# Task objective:
Find the line holding "right shoulder: (385, 70)" in the entries below. Give it again exactly, along with every line after it up to and including the line holding "left front paw: (547, 166)".

# Listed entries:
+ + +

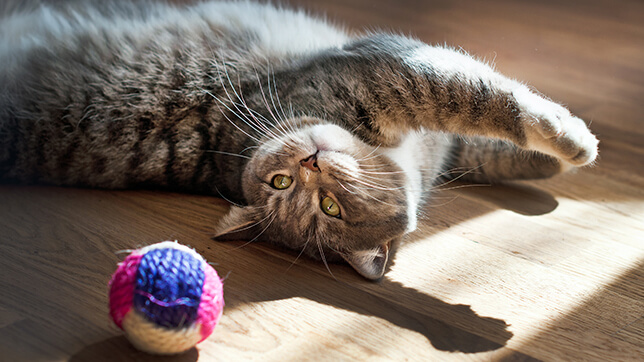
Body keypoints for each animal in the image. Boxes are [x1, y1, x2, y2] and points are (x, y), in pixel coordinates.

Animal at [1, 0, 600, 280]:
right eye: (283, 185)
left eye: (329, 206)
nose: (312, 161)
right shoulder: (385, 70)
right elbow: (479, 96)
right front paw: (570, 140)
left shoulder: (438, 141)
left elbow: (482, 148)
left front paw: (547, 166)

+ + +

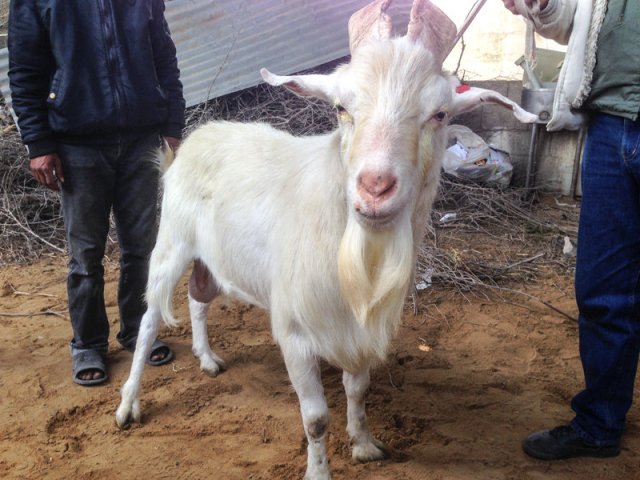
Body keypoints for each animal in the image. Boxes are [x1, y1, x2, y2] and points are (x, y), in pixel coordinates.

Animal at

+ + +

# Solution below:
right shoulder: (385, 70)
right elbow: (479, 96)
right front paw: (570, 140)
left shoulder: (438, 141)
left elbow: (482, 148)
left front paw: (547, 166)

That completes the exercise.